In a panic Feldman tried to remember Freedman’s telephone number and couldn’t.

“I’ve asked if you’re Jewish, Feldman.”

“Half Jewish,” he said, projecting a disparagement of the Jewish half.

“Oh,” the man said, disappointed, and once more was silent. But the buttons had come out again. Observing the man closely, Feldman saw that as he shifted he raised one shoulder slightly, swelling only half his chest. It was a puzzling, schizophrenic business, and he was not sure what to make of it, save that he knew he preferred the ingenious shoulder to the rigid, brooding one. He had to make the stranger keep the badges forward.

On a hunch he boldly put out his hand and fingered one of the tin buttons, the one with the American flag. “Old Glory,” Feldman said.

The man sat uneasily under Feldman’s touch but did not pull back.

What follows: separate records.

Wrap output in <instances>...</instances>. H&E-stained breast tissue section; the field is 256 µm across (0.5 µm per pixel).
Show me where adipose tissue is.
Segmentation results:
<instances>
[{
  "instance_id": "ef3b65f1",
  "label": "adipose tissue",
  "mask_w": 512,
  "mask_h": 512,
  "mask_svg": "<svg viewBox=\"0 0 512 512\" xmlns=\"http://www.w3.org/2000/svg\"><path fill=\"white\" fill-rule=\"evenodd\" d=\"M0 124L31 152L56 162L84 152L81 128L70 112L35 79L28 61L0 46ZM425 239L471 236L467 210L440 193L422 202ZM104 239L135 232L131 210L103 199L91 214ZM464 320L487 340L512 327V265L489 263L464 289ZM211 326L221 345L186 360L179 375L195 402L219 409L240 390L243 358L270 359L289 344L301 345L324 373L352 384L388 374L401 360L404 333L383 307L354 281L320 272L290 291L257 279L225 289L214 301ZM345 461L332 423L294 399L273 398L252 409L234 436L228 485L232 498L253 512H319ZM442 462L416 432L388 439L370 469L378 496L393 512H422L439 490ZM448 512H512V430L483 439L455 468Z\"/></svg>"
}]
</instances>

Feldman’s finger moved to another button. “AFSAF,” he said. “FAFAC.” He opened his drawer and rummaged in it for a moment. “Here it is. I knew I had it,” he said, handing his find to the stranger.

“This is a paper clip,” the man said.

Feldman winked and took it back. “ So ,” he said expansively, something settled between them. “ So! ” He nodded forcefully. He had an idea now why the man had come: for a contribution. He leaned forward and glared at him. Then, inspired, he turned to the other lapel, the one without the buttons, and stared at it fixedly. After a moment the man moved his arm across his chest in a long, slow diagonal like some mystic fraternal salute, and taking the edge of the lapel, he turned it inside out. A hidden button was revealed.

“RAFAPACALFAF,” he said.

“How long,” Feldman asked, “have you been, ah…interested?”

“I haven’t seen yours,” the man said.

“I don’t belong,” Feldman said. “I don’t approve of their methods.” A pain swept over the man’s face. “Have you heard about my labor policies?” Feldman asked quickly. “I’m off the charge plate, did you know that?” Then he leaned forward, brushing the buttons contemptuously with the back of his hand. “I’m more comfortable with the renegade than I am with the convert. There are good words that can be said for confessed former Communists. I won’t deny it, but there’s something embarrassing in a new passion. Give me men who keep their instincts. The Northern racist, give me him , whose best argument is his prickling skin, his crawling flesh, his abhorrence fingerprinted in his cells. Give me snarlers who bare their teeth at the soul’s traif . Phooey on the isometric heart, the soul like a cleft palate or unequal feet. Am I taking a chance with you? Am I? ” he challenged.